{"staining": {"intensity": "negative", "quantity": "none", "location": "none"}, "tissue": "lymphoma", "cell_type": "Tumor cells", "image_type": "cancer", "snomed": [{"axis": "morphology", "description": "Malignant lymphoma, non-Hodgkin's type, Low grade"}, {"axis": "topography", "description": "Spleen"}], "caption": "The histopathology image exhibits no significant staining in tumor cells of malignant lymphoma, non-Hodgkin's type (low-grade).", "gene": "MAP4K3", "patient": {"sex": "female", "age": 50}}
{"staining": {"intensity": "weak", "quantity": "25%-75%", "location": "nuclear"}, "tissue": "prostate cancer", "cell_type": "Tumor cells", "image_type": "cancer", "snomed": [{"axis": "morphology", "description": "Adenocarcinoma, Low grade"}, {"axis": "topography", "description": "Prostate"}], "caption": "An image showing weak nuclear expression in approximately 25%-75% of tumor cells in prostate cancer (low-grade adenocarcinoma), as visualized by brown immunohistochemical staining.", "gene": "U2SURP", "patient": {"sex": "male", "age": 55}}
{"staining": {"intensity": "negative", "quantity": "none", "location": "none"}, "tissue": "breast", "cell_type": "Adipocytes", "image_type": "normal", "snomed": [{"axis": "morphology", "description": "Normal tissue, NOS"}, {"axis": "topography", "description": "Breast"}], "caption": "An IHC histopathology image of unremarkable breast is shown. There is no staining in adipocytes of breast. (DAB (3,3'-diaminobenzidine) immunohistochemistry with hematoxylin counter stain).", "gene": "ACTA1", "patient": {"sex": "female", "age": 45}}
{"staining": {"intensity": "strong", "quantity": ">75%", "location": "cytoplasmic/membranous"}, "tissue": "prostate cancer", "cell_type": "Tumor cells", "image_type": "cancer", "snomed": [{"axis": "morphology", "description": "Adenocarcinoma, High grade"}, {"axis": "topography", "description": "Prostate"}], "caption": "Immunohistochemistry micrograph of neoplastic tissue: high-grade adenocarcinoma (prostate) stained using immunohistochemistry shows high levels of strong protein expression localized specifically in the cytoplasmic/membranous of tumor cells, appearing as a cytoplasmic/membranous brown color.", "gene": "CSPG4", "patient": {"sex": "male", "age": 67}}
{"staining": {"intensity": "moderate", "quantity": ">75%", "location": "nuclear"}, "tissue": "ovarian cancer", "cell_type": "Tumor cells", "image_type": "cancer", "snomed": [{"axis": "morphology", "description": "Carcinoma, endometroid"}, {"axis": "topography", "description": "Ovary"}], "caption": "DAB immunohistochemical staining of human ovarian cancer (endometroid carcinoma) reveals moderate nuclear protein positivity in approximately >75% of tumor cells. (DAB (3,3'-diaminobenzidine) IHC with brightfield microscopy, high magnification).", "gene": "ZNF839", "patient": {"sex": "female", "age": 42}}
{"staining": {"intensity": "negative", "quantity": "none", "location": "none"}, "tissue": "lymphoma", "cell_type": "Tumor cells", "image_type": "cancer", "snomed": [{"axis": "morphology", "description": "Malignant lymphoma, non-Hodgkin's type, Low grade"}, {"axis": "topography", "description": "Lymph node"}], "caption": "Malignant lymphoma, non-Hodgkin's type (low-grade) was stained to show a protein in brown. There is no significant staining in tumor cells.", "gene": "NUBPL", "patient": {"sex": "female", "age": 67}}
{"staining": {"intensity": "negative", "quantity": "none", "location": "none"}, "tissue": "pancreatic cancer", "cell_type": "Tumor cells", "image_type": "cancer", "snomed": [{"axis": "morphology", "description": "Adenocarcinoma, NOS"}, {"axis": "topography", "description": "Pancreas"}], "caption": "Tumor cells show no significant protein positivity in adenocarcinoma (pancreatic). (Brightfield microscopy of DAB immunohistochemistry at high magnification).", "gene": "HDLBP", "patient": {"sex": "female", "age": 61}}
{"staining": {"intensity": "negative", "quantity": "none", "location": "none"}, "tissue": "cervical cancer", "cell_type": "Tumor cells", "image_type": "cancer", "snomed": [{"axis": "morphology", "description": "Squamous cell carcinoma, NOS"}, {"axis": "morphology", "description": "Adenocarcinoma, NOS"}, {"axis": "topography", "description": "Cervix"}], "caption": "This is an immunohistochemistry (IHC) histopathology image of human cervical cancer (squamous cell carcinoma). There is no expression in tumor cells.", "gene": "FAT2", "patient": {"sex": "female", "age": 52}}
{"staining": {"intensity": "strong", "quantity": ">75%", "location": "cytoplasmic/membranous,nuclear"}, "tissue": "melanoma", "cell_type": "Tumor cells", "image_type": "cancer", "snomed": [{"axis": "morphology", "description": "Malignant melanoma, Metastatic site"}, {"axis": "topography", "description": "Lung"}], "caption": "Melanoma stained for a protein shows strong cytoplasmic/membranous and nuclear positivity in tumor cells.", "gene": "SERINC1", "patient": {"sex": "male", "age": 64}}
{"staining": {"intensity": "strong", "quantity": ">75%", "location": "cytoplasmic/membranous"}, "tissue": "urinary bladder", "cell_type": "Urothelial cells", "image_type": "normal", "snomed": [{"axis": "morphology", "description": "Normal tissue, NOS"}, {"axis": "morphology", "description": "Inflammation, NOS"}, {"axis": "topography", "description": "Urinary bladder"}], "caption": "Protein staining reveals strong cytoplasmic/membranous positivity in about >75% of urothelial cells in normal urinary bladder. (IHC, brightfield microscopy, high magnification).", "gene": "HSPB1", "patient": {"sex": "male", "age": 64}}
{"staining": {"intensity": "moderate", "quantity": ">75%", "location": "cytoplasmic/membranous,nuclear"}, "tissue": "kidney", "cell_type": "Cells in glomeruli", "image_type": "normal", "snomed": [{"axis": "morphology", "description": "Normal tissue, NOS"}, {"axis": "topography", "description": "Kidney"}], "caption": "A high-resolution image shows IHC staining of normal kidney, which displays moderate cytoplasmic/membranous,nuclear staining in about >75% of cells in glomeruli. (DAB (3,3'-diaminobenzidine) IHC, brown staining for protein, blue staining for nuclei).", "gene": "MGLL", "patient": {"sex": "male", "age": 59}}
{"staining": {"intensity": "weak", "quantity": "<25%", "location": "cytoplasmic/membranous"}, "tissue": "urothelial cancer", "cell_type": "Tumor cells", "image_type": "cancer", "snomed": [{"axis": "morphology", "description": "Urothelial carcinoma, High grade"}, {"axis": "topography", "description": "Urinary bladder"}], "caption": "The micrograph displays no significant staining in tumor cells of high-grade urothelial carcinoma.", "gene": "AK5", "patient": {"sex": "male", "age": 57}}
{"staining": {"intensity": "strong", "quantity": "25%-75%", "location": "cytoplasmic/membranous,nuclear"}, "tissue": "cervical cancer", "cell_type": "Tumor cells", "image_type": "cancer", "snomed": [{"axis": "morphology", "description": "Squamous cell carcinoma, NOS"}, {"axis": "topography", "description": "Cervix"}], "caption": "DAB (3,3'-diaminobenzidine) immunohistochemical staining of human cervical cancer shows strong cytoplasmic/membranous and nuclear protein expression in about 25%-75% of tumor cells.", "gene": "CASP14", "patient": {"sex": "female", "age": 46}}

TASK INSTRUCTIONS
Output every line of the listing word for word.

ANSWER TO THE PROBLEM
{"staining": {"intensity": "negative", "quantity": "none", "location": "none"}, "tissue": "lymphoma", "cell_type": "Tumor cells", "image_type": "cancer", "snomed": [{"axis": "morphology", "description": "Malignant lymphoma, non-Hodgkin's type, Low grade"}, {"axis": "topography", "description": "Spleen"}], "caption": "The histopathology image exhibits no significant staining in tumor cells of malignant lymphoma, non-Hodgkin's type (low-grade).", "gene": "MAP4K3", "patient": {"sex": "female", "age": 50}}
{"staining": {"intensity": "weak", "quantity": "25%-75%", "location": "nuclear"}, "tissue": "prostate cancer", "cell_type": "Tumor cells", "image_type": "cancer", "snomed": [{"axis": "morphology", "description": "Adenocarcinoma, Low grade"}, {"axis": "topography", "description": "Prostate"}], "caption": "An image showing weak nuclear expression in approximately 25%-75% of tumor cells in prostate cancer (low-grade adenocarcinoma), as visualized by brown immunohistochemical staining.", "gene": "U2SURP", "patient": {"sex": "male", "age": 55}}
{"staining": {"intensity": "negative", "quantity": "none", "location": "none"}, "tissue": "breast", "cell_type": "Adipocytes", "image_type": "normal", "snomed": [{"axis": "morphology", "description": "Normal tissue, NOS"}, {"axis": "topography", "description": "Breast"}], "caption": "An IHC histopathology image of unremarkable breast is shown. There is no staining in adipocytes of breast. (DAB (3,3'-diaminobenzidine) immunohistochemistry with hematoxylin counter stain).", "gene": "ACTA1", "patient": {"sex": "female", "age": 45}}
{"staining": {"intensity": "strong", "quantity": ">75%", "location": "cytoplasmic/membranous"}, "tissue": "prostate cancer", "cell_type": "Tumor cells", "image_type": "cancer", "snomed": [{"axis": "morphology", "description": "Adenocarcinoma, High grade"}, {"axis": "topography", "description": "Prostate"}], "caption": "Immunohistochemistry micrograph of neoplastic tissue: high-grade adenocarcinoma (prostate) stained using immunohistochemistry shows high levels of strong protein expression localized specifically in the cytoplasmic/membranous of tumor cells, appearing as a cytoplasmic/membranous brown color.", "gene": "CSPG4", "patient": {"sex": "male", "age": 67}}
{"staining": {"intensity": "moderate", "quantity": ">75%", "location": "nuclear"}, "tissue": "ovarian cancer", "cell_type": "Tumor cells", "image_type": "cancer", "snomed": [{"axis": "morphology", "description": "Carcinoma, endometroid"}, {"axis": "topography", "description": "Ovary"}], "caption": "DAB immunohistochemical staining of human ovarian cancer (endometroid carcinoma) reveals moderate nuclear protein positivity in approximately >75% of tumor cells. (DAB (3,3'-diaminobenzidine) IHC with brightfield microscopy, high magnification).", "gene": "ZNF839", "patient": {"sex": "female", "age": 42}}
{"staining": {"intensity": "negative", "quantity": "none", "location": "none"}, "tissue": "lymphoma", "cell_type": "Tumor cells", "image_type": "cancer", "snomed": [{"axis": "morphology", "description": "Malignant lymphoma, non-Hodgkin's type, Low grade"}, {"axis": "topography", "description": "Lymph node"}], "caption": "Malignant lymphoma, non-Hodgkin's type (low-grade) was stained to show a protein in brown. There is no significant staining in tumor cells.", "gene": "NUBPL", "patient": {"sex": "female", "age": 67}}
{"staining": {"intensity": "negative", "quantity": "none", "location": "none"}, "tissue": "pancreatic cancer", "cell_type": "Tumor cells", "image_type": "cancer", "snomed": [{"axis": "morphology", "description": "Adenocarcinoma, NOS"}, {"axis": "topography", "description": "Pancreas"}], "caption": "Tumor cells show no significant protein positivity in adenocarcinoma (pancreatic). (Brightfield microscopy of DAB immunohistochemistry at high magnification).", "gene": "HDLBP", "patient": {"sex": "female", "age": 61}}
{"staining": {"intensity": "negative", "quantity": "none", "location": "none"}, "tissue": "cervical cancer", "cell_type": "Tumor cells", "image_type": "cancer", "snomed": [{"axis": "morphology", "description": "Squamous cell carcinoma, NOS"}, {"axis": "morphology", "description": "Adenocarcinoma, NOS"}, {"axis": "topography", "description": "Cervix"}], "caption": "This is an immunohistochemistry (IHC) histopathology image of human cervical cancer (squamous cell carcinoma). There is no expression in tumor cells.", "gene": "FAT2", "patient": {"sex": "female", "age": 52}}
{"staining": {"intensity": "strong", "quantity": ">75%", "location": "cytoplasmic/membranous,nuclear"}, "tissue": "melanoma", "cell_type": "Tumor cells", "image_type": "cancer", "snomed": [{"axis": "morphology", "description": "Malignant melanoma, Metastatic site"}, {"axis": "topography", "description": "Lung"}], "caption": "Melanoma stained for a protein shows strong cytoplasmic/membranous and nuclear positivity in tumor cells.", "gene": "SERINC1", "patient": {"sex": "male", "age": 64}}
{"staining": {"intensity": "strong", "quantity": ">75%", "location": "cytoplasmic/membranous"}, "tissue": "urinary bladder", "cell_type": "Urothelial cells", "image_type": "normal", "snomed": [{"axis": "morphology", "description": "Normal tissue, NOS"}, {"axis": "morphology", "description": "Inflammation, NOS"}, {"axis": "topography", "description": "Urinary bladder"}], "caption": "Protein staining reveals strong cytoplasmic/membranous positivity in about >75% of urothelial cells in normal urinary bladder. (IHC, brightfield microscopy, high magnification).", "gene": "HSPB1", "patient": {"sex": "male", "age": 64}}
{"staining": {"intensity": "moderate", "quantity": ">75%", "location": "cytoplasmic/membranous,nuclear"}, "tissue": "kidney", "cell_type": "Cells in glomeruli", "image_type": "normal", "snomed": [{"axis": "morphology", "description": "Normal tissue, NOS"}, {"axis": "topography", "description": "Kidney"}], "caption": "A high-resolution image shows IHC staining of normal kidney, which displays moderate cytoplasmic/membranous,nuclear staining in about >75% of cells in glomeruli. (DAB (3,3'-diaminobenzidine) IHC, brown staining for protein, blue staining for nuclei).", "gene": "MGLL", "patient": {"sex": "male", "age": 59}}
{"staining": {"intensity": "weak", "quantity": "<25%", "location": "cytoplasmic/membranous"}, "tissue": "urothelial cancer", "cell_type": "Tumor cells", "image_type": "cancer", "snomed": [{"axis": "morphology", "description": "Urothelial carcinoma, High grade"}, {"axis": "topography", "description": "Urinary bladder"}], "caption": "The micrograph displays no significant staining in tumor cells of high-grade urothelial carcinoma.", "gene": "AK5", "patient": {"sex": "male", "age": 57}}
{"staining": {"intensity": "strong", "quantity": "25%-75%", "location": "cytoplasmic/membranous,nuclear"}, "tissue": "cervical cancer", "cell_type": "Tumor cells", "image_type": "cancer", "snomed": [{"axis": "morphology", "description": "Squamous cell carcinoma, NOS"}, {"axis": "topography", "description": "Cervix"}], "caption": "DAB (3,3'-diaminobenzidine) immunohistochemical staining of human cervical cancer shows strong cytoplasmic/membranous and nuclear protein expression in about 25%-75% of tumor cells.", "gene": "CASP14", "patient": {"sex": "female", "age": 46}}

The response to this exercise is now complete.